Unfortunately, in our estimation, if the G4 Guidelines were implemented as currently drafted, undue complexity and reporting burden would be the order of the day. As consultants, our role is not only to serve as advocates for strategic, transparent, and meaningful disclosure linked to financial performance and sustainability context, and responsive to stakeholder concerns; but also to do so in a manner inclusive and embracing of all companies, large and small, wherever they may be on their sustainability journey. We do not see the G4 Guidelines in their present state as advancing these objectives in a practicable manner. Instead, the focus is on voluminous disclosure (especially with regard to governance and supply chain), with narrowly defined “in accordance” requirements, and a tremendous added—yet fuzzily conscribed—“value chain” reporting burden.

To be sure, there are real strides to be found in the 300+ pages of the disclosure draft. Materiality receives greater emphasis, the misleading “graded” Application Levels have been put aside, and there is a more holistic view of company performance taken than ever before. Much thought has gone into the new structure, and there is an admirable effort at work to challenge reporters to rise to new levels of thoroughness and adherence. The problem is that much of this new structure, imposed as additional rather than substitute requirements, becomes so onerous as to face potential collapse under its own weight. Specifically, we are more than concerned at the possibility that many companies may simply choose not to navigate the G4 at all rather than dive into its considerably increased data demands.

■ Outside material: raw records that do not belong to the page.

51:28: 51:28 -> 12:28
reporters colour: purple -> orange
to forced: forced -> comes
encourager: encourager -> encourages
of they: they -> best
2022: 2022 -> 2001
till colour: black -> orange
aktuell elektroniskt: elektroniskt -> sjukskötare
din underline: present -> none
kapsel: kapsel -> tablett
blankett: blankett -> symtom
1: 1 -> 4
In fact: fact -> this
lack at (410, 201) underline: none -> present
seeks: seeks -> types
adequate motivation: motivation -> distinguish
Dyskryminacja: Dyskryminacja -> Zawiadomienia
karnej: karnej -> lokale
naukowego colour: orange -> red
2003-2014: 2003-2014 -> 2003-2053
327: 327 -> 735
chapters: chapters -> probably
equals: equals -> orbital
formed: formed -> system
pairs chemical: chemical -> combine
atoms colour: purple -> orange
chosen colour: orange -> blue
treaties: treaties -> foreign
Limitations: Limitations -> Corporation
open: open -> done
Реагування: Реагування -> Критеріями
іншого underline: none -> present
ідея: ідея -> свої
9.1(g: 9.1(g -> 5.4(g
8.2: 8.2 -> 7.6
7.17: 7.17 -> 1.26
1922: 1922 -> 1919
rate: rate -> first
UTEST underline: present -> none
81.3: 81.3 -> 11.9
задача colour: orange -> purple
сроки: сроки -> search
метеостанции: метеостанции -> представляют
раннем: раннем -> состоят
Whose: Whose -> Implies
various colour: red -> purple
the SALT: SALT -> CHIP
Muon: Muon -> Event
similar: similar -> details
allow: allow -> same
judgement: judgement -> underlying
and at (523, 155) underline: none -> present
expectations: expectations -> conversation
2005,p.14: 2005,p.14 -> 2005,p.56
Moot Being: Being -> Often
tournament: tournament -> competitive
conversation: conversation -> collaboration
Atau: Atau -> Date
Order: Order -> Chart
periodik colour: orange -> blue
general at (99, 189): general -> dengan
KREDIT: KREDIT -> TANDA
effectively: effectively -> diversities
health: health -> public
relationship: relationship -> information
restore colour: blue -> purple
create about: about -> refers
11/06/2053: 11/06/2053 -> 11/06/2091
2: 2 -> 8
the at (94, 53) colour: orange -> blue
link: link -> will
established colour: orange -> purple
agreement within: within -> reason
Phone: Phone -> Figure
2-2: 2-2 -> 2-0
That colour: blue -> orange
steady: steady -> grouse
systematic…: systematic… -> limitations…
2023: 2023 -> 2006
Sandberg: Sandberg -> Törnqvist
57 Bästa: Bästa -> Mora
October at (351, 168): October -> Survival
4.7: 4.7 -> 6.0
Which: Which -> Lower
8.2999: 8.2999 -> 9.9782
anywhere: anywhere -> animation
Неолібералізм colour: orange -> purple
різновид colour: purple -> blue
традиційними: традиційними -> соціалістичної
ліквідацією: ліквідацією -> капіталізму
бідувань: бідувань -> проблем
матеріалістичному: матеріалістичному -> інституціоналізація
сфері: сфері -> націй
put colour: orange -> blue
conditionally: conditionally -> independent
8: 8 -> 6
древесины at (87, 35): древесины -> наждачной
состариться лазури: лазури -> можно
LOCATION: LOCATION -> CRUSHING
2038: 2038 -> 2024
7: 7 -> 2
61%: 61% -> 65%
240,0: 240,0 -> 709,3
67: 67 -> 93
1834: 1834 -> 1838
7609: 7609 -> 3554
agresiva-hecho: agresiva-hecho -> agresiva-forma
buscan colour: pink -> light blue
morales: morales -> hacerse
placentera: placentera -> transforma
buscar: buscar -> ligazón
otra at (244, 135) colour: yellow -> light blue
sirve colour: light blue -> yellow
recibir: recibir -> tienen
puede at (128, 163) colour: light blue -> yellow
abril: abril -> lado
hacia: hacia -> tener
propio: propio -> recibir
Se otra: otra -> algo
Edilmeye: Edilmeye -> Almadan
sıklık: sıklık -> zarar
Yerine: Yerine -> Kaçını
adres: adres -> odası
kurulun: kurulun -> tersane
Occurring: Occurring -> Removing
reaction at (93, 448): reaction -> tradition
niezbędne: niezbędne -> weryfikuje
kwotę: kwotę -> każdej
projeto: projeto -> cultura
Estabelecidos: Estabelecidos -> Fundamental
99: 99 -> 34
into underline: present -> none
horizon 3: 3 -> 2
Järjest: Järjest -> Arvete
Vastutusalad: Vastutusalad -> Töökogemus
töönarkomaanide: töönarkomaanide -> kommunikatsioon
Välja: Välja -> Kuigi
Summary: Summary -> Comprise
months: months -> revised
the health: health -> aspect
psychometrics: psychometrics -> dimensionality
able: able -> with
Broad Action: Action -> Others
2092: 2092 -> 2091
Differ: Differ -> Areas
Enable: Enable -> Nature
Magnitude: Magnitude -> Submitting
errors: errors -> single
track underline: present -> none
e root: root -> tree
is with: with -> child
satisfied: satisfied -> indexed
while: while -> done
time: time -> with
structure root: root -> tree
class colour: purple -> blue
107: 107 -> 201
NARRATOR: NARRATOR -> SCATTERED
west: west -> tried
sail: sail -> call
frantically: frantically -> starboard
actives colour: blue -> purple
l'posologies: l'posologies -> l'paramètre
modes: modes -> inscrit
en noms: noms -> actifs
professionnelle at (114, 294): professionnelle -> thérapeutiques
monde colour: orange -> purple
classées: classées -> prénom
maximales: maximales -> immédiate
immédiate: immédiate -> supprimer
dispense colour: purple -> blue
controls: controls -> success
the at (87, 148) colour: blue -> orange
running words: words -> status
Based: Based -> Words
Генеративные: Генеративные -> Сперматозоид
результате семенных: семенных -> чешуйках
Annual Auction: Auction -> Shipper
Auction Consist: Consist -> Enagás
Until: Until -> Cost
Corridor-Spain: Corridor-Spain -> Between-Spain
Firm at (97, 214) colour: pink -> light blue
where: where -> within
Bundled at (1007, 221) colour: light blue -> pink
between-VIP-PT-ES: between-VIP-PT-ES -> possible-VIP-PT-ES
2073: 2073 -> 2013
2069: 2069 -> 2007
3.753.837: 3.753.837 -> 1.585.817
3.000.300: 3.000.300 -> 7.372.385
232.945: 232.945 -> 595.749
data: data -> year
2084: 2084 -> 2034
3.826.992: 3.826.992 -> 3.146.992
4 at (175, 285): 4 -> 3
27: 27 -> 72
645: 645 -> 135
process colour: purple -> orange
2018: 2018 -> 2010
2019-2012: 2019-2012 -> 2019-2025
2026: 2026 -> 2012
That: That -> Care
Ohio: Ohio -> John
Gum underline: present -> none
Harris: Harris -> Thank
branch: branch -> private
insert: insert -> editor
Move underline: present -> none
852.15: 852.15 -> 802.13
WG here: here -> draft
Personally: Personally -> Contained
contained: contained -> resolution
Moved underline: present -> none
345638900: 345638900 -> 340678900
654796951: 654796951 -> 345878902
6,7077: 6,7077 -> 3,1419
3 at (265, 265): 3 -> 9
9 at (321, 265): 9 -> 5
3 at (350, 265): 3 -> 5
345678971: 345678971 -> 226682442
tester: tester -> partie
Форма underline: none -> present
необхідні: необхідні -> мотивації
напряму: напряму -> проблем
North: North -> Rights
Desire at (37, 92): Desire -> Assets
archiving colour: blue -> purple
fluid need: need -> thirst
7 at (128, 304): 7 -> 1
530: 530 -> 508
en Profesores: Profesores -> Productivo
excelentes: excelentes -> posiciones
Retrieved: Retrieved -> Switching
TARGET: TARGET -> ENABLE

As dominant and valuable a framework as the GRI provides, times have changed substantially since the millennial years when it came to prominence. In a world in which the bottom line faces constant pressures and disclosure requests come fast and furious, companies must now choose to whom and how deeply to respond—while allocating resources accordingly. Although we believe a majority of companies would continue to rely on a GRI-based approach regardless of the final shape of the G4, many might simply not be able to justify to senior management the increased costs (and, potentially, added liability) of strict adherence to this voluntary standard.

There are four areas of the current draft in particular that we strongly recommend be reconsidered or refined:

  • Value chain assessment: while helpful as a preparatory exercise in advance of the reporting process, its practical application is unclear when responding to specific indicators
  • Greater emphasis on materiality: a laudable strategy that needs to be carried through the instructions so that it allows reporters to narrow their focus to a manageable set of issues and frees them from the compulsion to stick with a “checkbox” approach
  • The replacement of application levels with a binary “in accordance” or “not in accordance” standard: the right idea, but a more graduated scale of adherence would be less discouraging to both smaller companies and those companies that do not aspire to the highest levels of reporting—yet still want to publicly declare their adherence to GRI principles and protocols
  • Additional supply chain indicators: A step in the right direction, but excessively detailed and burdensome—especially for companies that would find themselves needing to both collect this data from suppliers as well as provide it to their own customers
  • Increased governance disclosure requirements: more onerous than necessary in being split out into dozens of indicators; also politically unfeasible for some organizations

Our impression from the conversations we’ve had to date with clients, peers, and other corporate reporters is that we are far from alone in the above concerns. Fortunately, in the coming months, the GRI still has time in which to refine its course as it sifts through the commentary provided by its stakeholders. We sincerely hope that, should the response from stakeholders warrant it, the GRI will delay the final release of the Guidelines until the standard has been sufficiently reworked to ensure its continued practicable applicability and global adoption.